Records that exist in both ODS and Stage should be updated. They can either always be updated which is not recommended for large tables or just update records with differing values. Differing values can either be identified by simple column-to-column comparison or by creating an additional hash column in ODS tables of all relevant columns that can then be compared against the incoming hash from Stage(needs to calculated on the fly in query).

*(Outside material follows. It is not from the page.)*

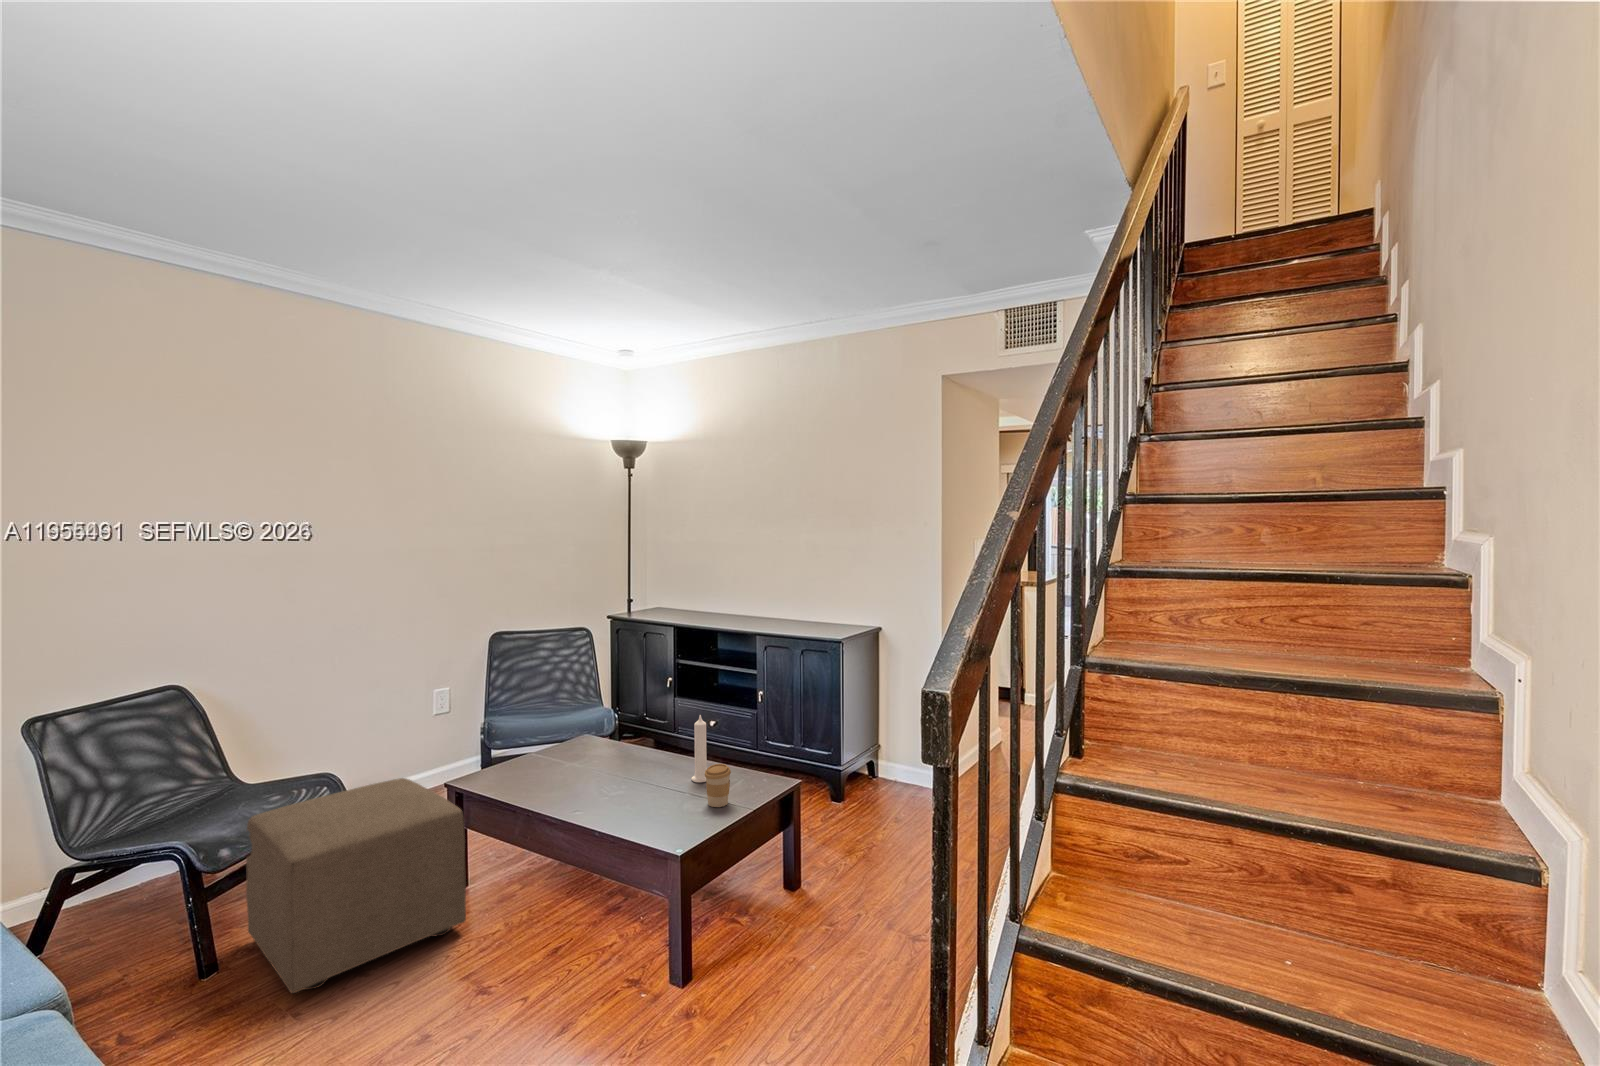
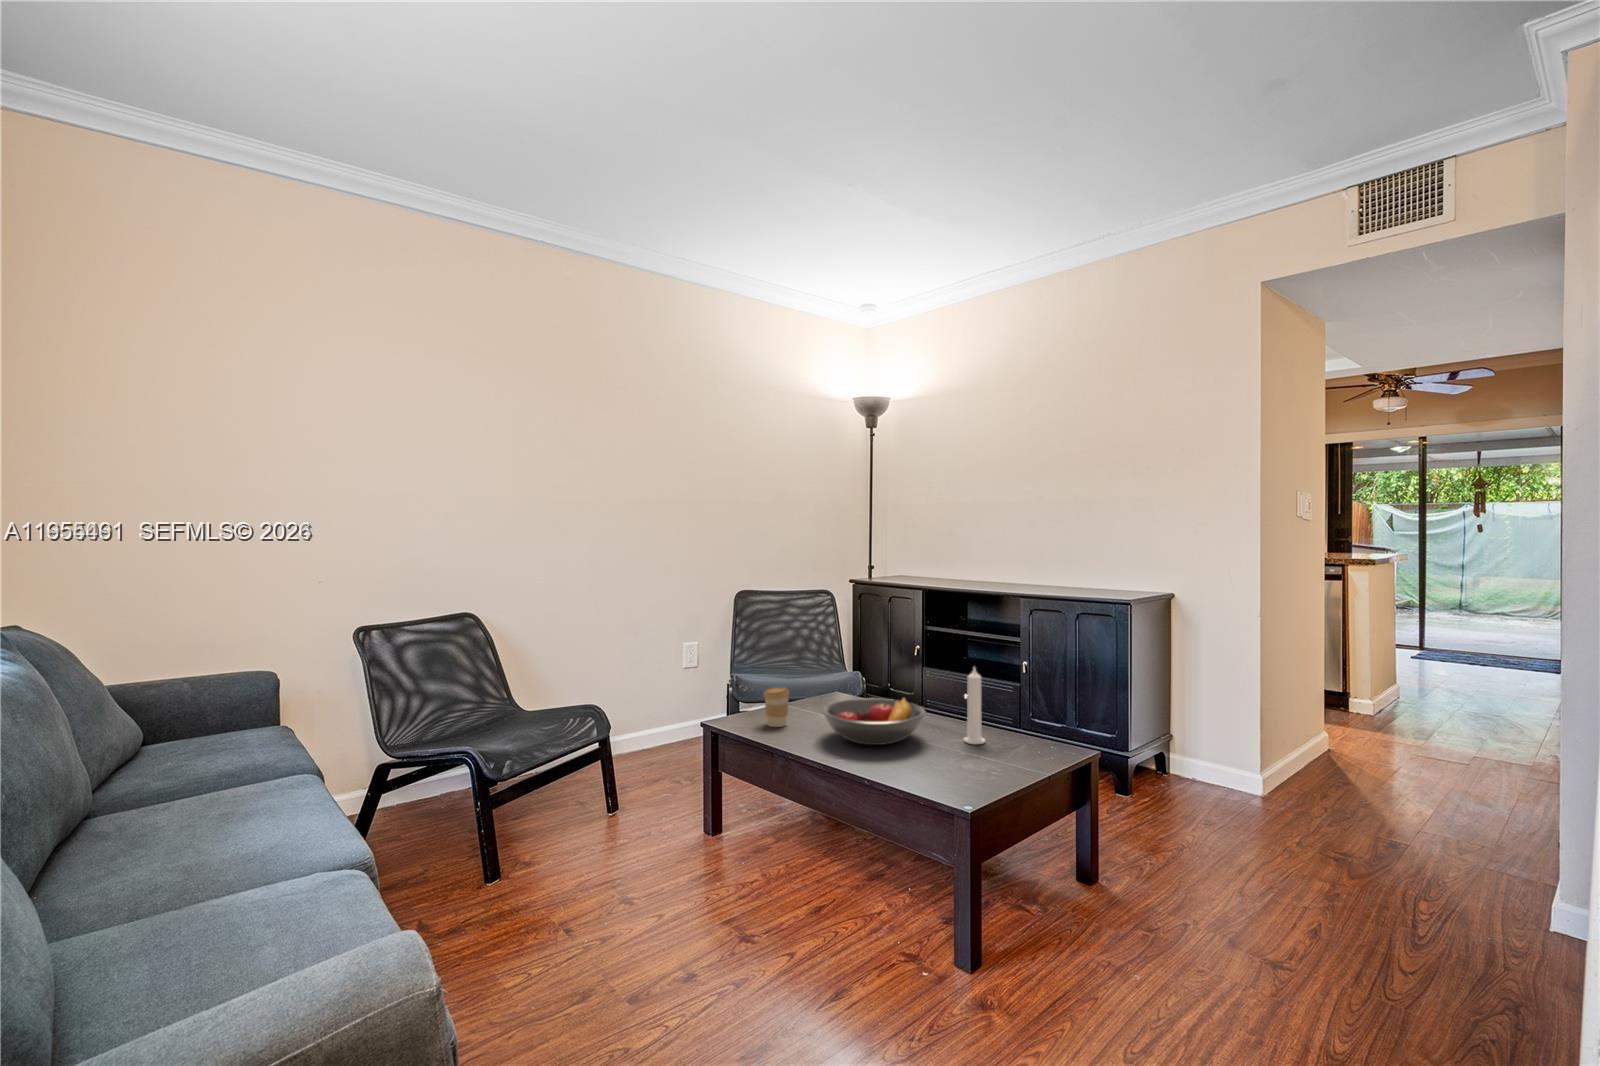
fruit bowl: none [563,745,658,793] -> present [823,698,926,745]
coffee cup: present [705,764,731,807] -> present [764,687,789,727]
ottoman: present [246,778,466,993] -> none [524,714,724,909]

If a record is updated the "_DMR" column is updated to indicate a changed record datetime. This can then be used to compare Core and ODS data and accelerate update by excluding all data in Core where "_DMR" is the same as in ODS.

Soft Delete

CLOE Provides the option to enable the Soft Delete Feature. Currently this can be used by selecting the corresponding SQL-Template for your Data Flow.

Prerequisites

  • Download the respective SQL-Template with "+ Soft Delete", add to your common_sqltemplates_SF.json file and chose this template for the respective data flows.
  • Your tables need to have the corresponding columns "_DELETED_FG" and "_DELETED_ON" (if your columns are named differently, make sure to search-replace the column names in the SQL-Template with your custom names)

Process-Logic

Using the Soft Delete feature will add the following steps to your ETL-Procedure:

  • The standard UPDATE statement will now include a section to set "_DELETED_FG" = 0 and "_DELETED_ON" = null, for all rows where target and source are matched by the BK / BK-artifact.
  • The standard INSERT statement will always insert data with the values "_DELETED_FG" = 0 and "_DELETED_ON" = null
  • An additional UPDATE statement is added, that will find all rows in the target table for which the BK does not exist in the source BK-artifact and the current "_DELETED_FG" is equal to 0. For these rows "_DELETED_FG" is set to 1 and "_DELETED_ON" is set to the current timestamp.

Limitations

  • The soft delete feature is currently only available in full load setups. (For delta load setups this feature is currently not available since it is either impossible to identify deletions, if there is no such information supplied from the source or a different process is needed if this information is provided from the source.)